Ulaştırma Bakanı Binali Yıldırım, tasarı üzerinde yaptığı konuşmada, karayollarının dünyada olduğu gibi Türkiye'de de diğer ulaşım sistemine göre daha hızlı gelişme gösterdiğini kaydetti. 1950 yılında Türkiye'de köy yolları dahil karayolu uzunluğu 47 bin 80 kilometre iken, bugün, köy yolları hariç 64 bin 390 kilometreye ulaştığını kaydeden Yıldırım, "360 bin kilometre köy yolları da ilave edildiğinde 420 binin üzerinde yol ağına ulaşmış bulunuyoruz. Cumhuriyetin 100. yılı olan 2023'e kadar karayollarıyla ilgili projeleri gerçekleştirmek için yaklaşık 150 milyar lira yatırım yapılmasını öngörüyoruz" dedi.

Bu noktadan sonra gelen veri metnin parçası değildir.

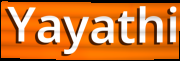
Yayathi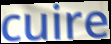
cuireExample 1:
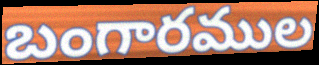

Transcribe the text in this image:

బంగారముల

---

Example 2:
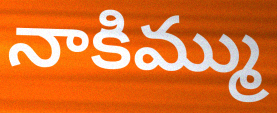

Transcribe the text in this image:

నాకిమ్ము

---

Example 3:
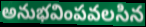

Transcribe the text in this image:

అనుభవింపవలసిన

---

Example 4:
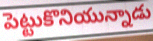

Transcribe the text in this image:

పెట్టుకొనియున్నాడు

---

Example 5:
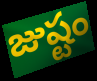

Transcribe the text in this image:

జుష్టంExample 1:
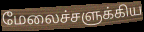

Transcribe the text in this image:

மேலைச்சளுக்கிய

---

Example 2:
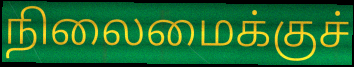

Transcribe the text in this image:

நிலைமைக்குச்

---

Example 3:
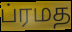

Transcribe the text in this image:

ப்ரமத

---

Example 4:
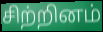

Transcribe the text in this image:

சிற்றினம்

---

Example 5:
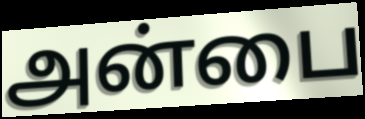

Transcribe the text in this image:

அன்பை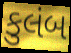
કુલંબ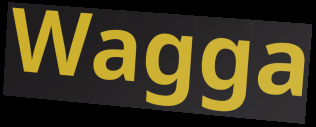
Wagga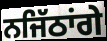
ਨਜਿੱਠਾਂਗੇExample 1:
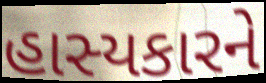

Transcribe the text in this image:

હાસ્યકારને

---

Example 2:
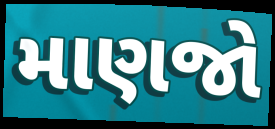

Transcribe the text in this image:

માણજો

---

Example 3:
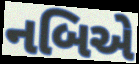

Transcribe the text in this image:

નબિએ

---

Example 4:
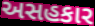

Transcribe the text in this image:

અસહકાર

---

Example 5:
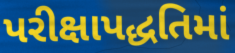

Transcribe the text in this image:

પરીક્ષાપદ્ધતિમાંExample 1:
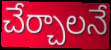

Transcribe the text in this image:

చేర్చాలనే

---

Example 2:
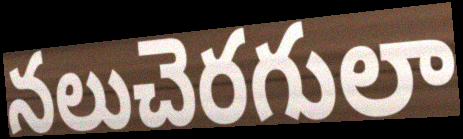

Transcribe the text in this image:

నలుచెరగులా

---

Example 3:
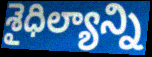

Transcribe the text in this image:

Yıldırım, bu miktarın 2023 yılına kadar öngörülen projelerin maliyet bedeli olduğuna işaret ederek, "Bunun içinde özelleştirme yoktur, tamamen yeni yapılacak bölünmüş yol, otoyol, sıcak asfalt işi, tek yol, asfalt onarımı, köprü, tünel, kamulaştırma, kaza kara noktası iyileştirmesi olarak altyapı işleridir. Buna yeni yapılanlar dahildir. Ancak işletme hakkı devri dahil değil. Yap-işlet-devret ile yapılacaklar da buna dahildir. İster genel bütçeyle, ister alternatif finans yollarıyla yapılsın, bunlar dahildir" diye konuştu.
Bugün kadar Karayolları Genel Müdürlüğünün en büyük sorunu olarak kaynak sıkıntısının görüldüğünü anlatan Yıldırım, şöyle konuştu:
"Hükümetimiz döneminde gerçekleştirilen mali, istikrar ve güven sayesinde Karayolları kaynak sıkıntısı çekmekten büyük ölçüde kurtulmuştur. Sadece 2009 yılında Karayollarına aktarılan kaynak miktarı 9,5 milyar liradır. Başlangıç ödeneğinin 2,5 milyar lira olduğu düşünüldüğünde gerçekleştirilen yatırımın çarpıcı boyutlarda olduğu anlaşılacaktır. Bugün için Karayollarının parasaldan ziyade, yasal altyapısında ciddi eksiklikler mevcuttur."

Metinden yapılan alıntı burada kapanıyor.